Die 522 österreichischen Notare sind auch während des zweiten Lockdowns nach vorhergehender Terminvereinbarung – telefonisch oder per Email – persönlich für Sie da. Die Kanzleien sind grundsätzlich geöffnet. Aufgrund einer ausdrücklichen Ausnahme von Ausgangsbeschränkungen ist es zulässig, den privaten Wohnbereich für einen Termin in einer Notariatskanzlei zu verlassen. Neben den allgemeinen Hygieneregeln muss jedoch besonders auf Mindestabstand und Maskenpflicht geachtet werden.

www.notare.at

Angenommen, dem Vollmachtgeber entsteht aus dem Handeln des Bevollmächtigten ein Schaden, gibt es so etwas wie eine Haftung oder Schadenersatzpflicht?
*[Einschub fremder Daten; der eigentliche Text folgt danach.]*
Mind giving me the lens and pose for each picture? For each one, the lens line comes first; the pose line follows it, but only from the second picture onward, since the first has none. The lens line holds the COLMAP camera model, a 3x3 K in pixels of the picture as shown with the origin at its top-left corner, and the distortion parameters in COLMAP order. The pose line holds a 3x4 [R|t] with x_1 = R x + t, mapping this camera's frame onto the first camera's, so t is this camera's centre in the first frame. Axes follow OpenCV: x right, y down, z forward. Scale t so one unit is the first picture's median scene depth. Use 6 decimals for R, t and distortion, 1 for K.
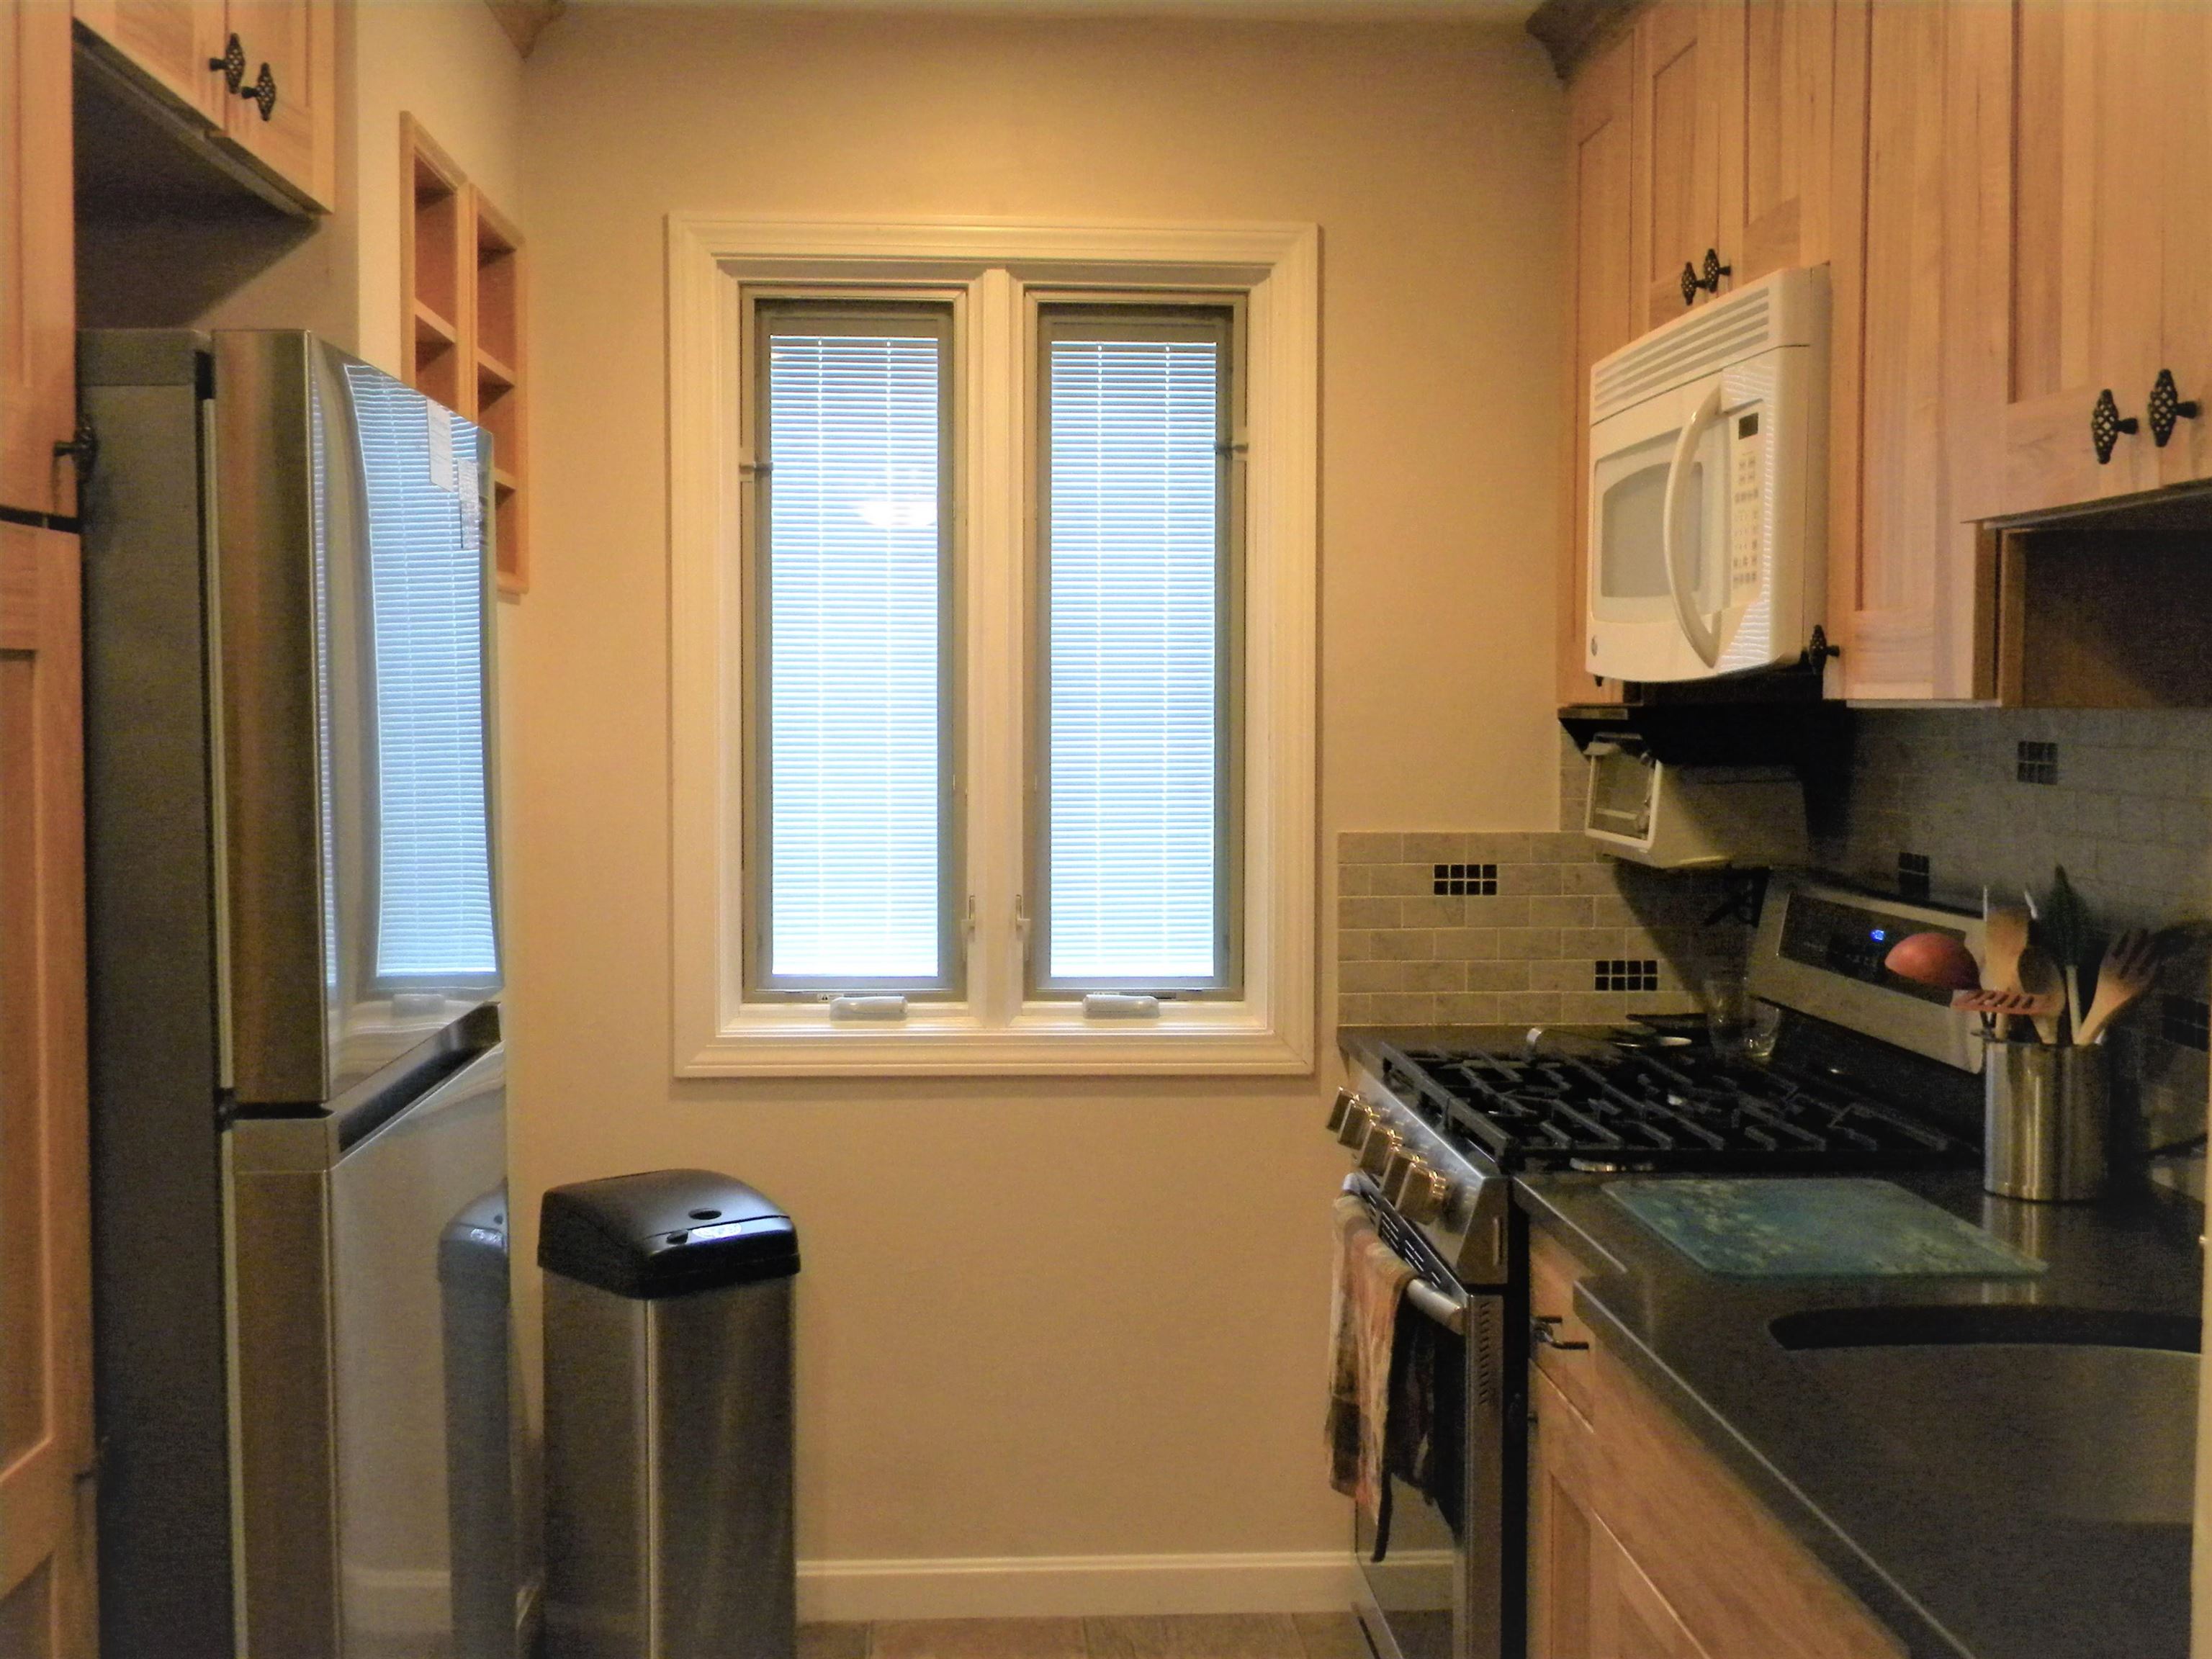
lens RADIAL K [[2445.3, 0, 1102.4], [0, 2445.3, 826.4], [0, 0, 1]] dist [-0.002093, 0.000000]
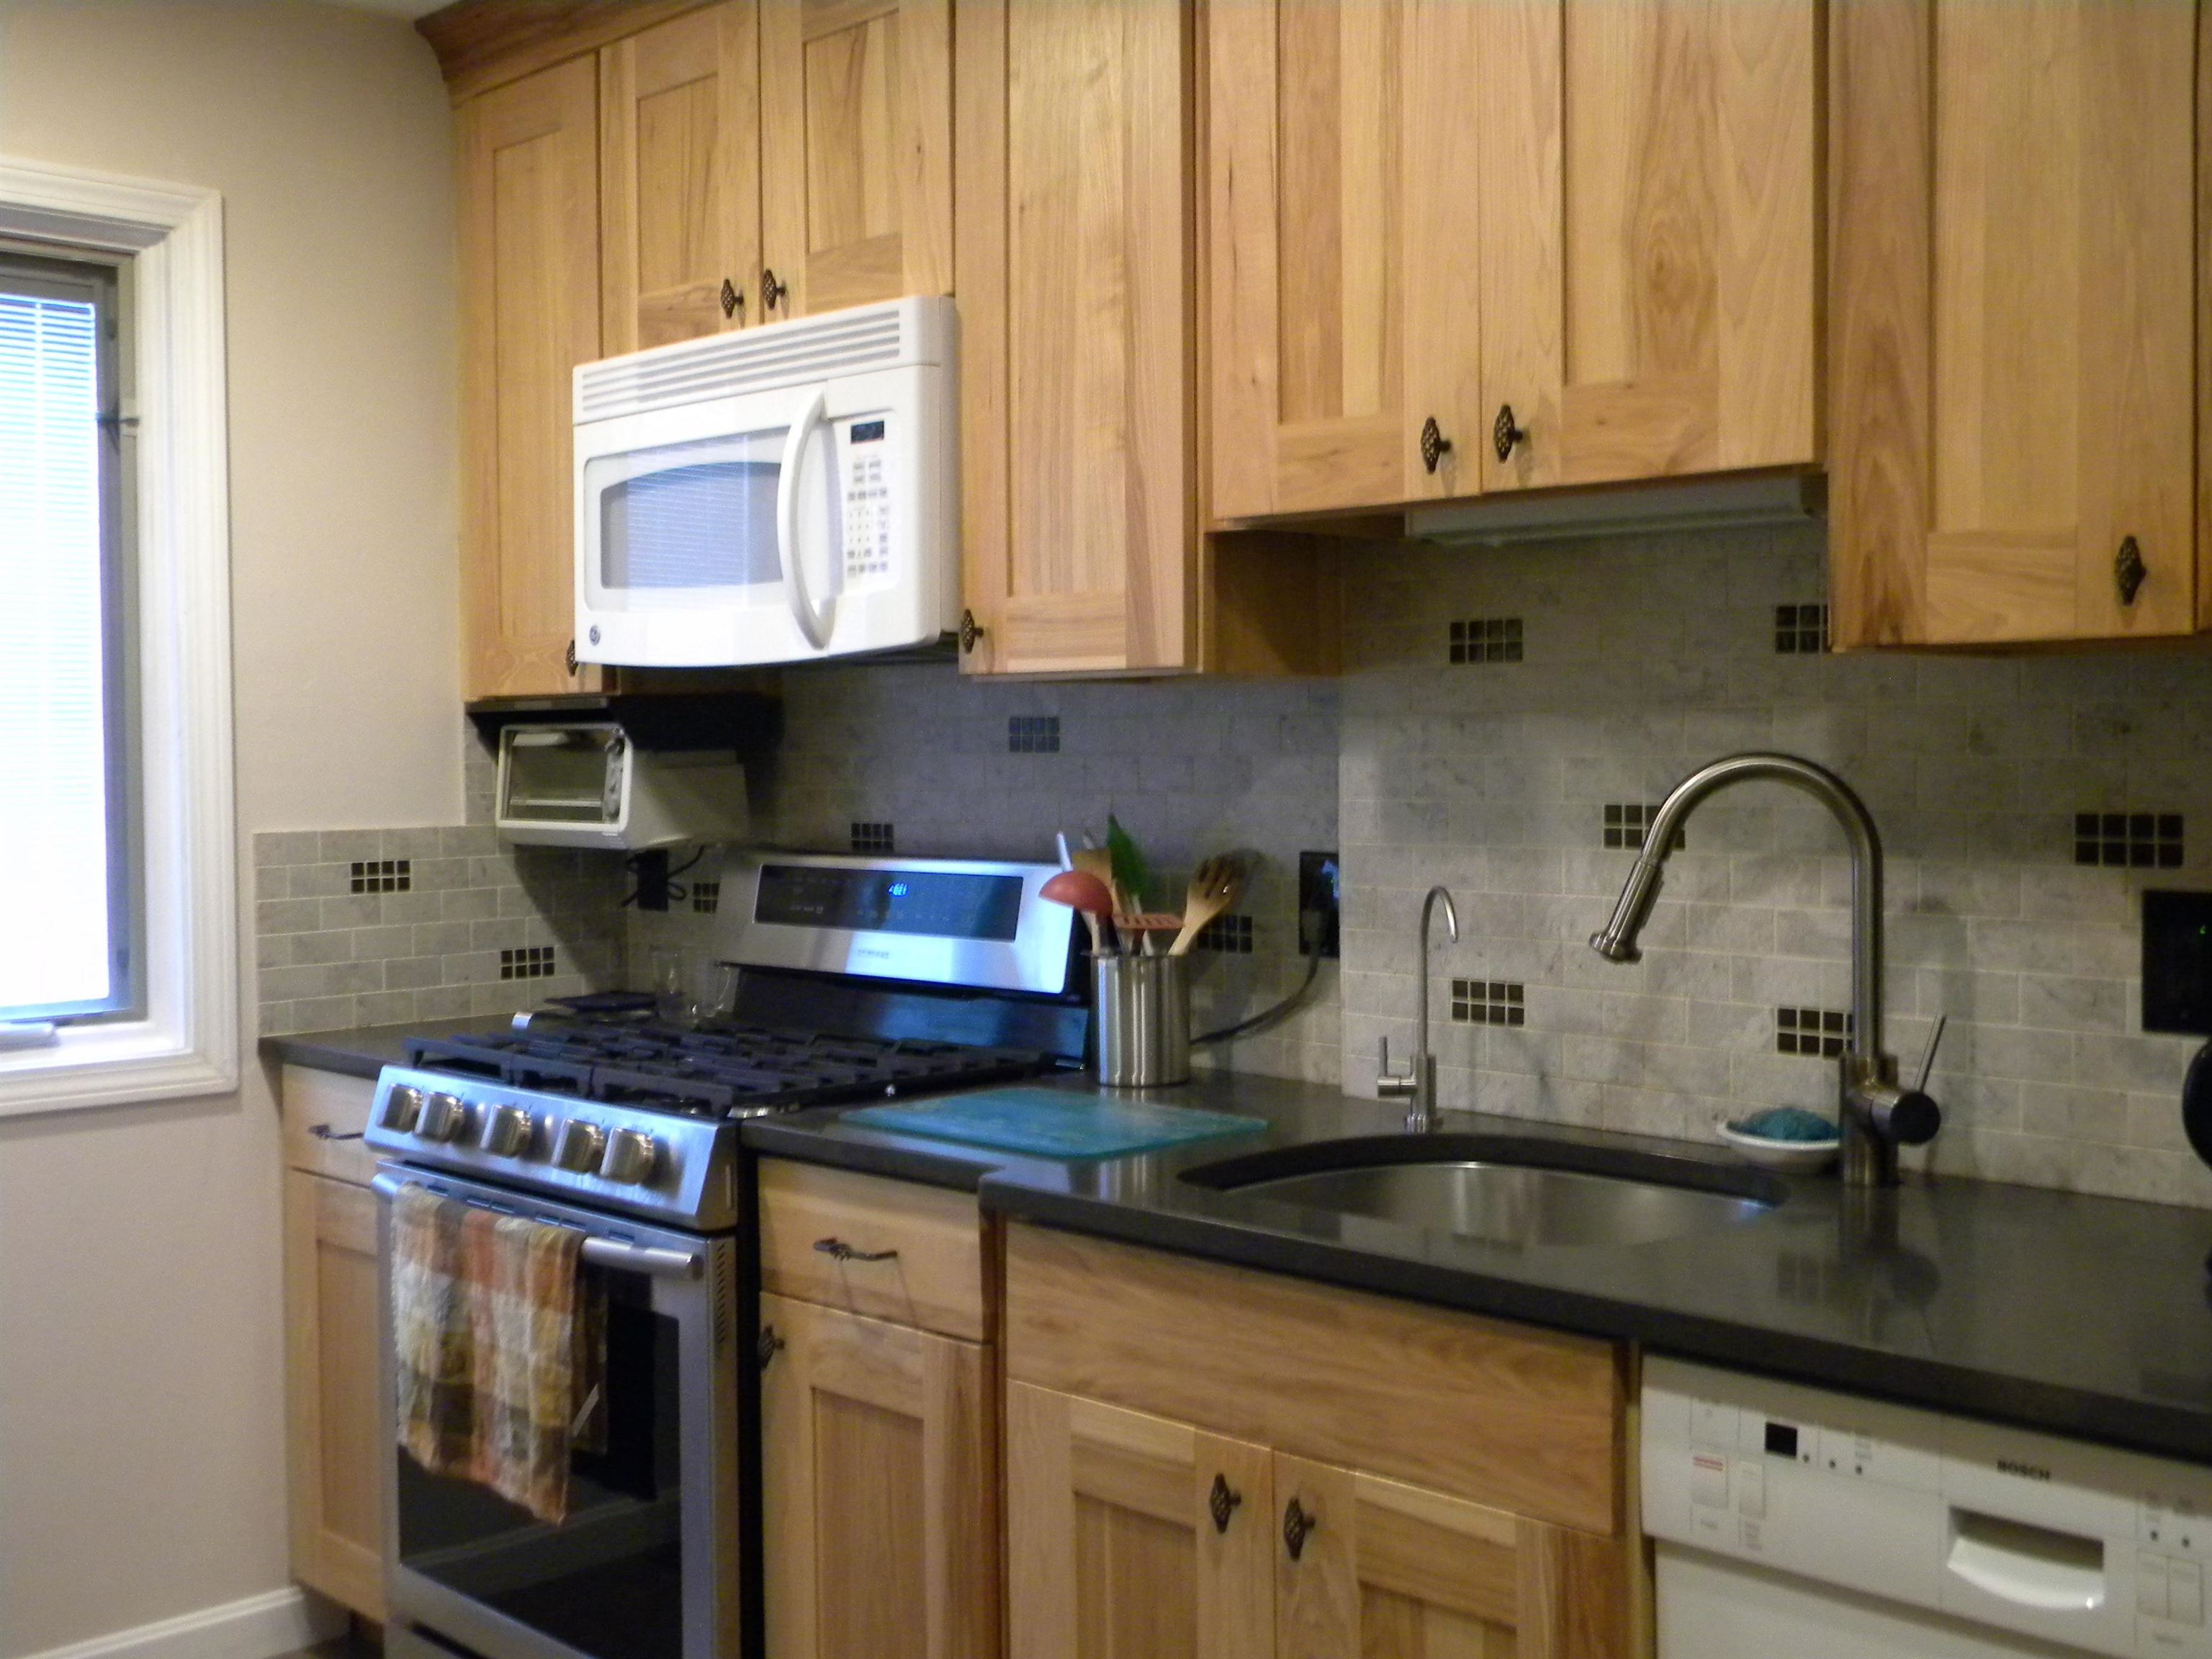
lens RADIAL K [[2445.3, 0, 1105.5], [0, 2445.3, 829.4], [0, 0, 1]] dist [-0.002093, 0.000000]
pose [[0.739673, -0.033441, 0.672135, -0.297842], [0.046648, 0.998910, -0.001637, 0.018075], [-0.671348, 0.032564, 0.740426, 0.073885]]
Grundsätzlich haftet der Bevollmächtigte sehr wohl für jeden Schaden, den er durch ein rechtswidriges und vorwerfbares Verschulden verursacht und muss dafür Schadenersatz leisten. Also beispielsweise, wenn er einen Geschäftsführer bestellt, von dem er bereits im Voraus annehmen kann, dass dieser für die Aufgabe nicht geeignet ist. Aber es gibt gewisse Haftungsprivilegien, das heißt, es gibt in diesem Fall eine gerichtliche Mäßigung für die Ersatzpflicht. Aber dennoch ist es klug, wenn Vorsorgebevollmächtigte eine Haftpflichtversicherung abschließen. Die Prämie dafür können sie aus den Einkünften oder dem Vermögen des Vollmachtgebers bezahlen.

Eine letzte Frage: Kann man selbst eine Vorsorgevollmacht verfassen?

Nein, dafür ist sie viel zu komplex. Seit 2018 sind daher eine Rechtsberatung und eine Formalakt bei einem Notar, einem Rechtsanwalt oder gegebenenfalls einem Erwachsenenschutzverein zwingend.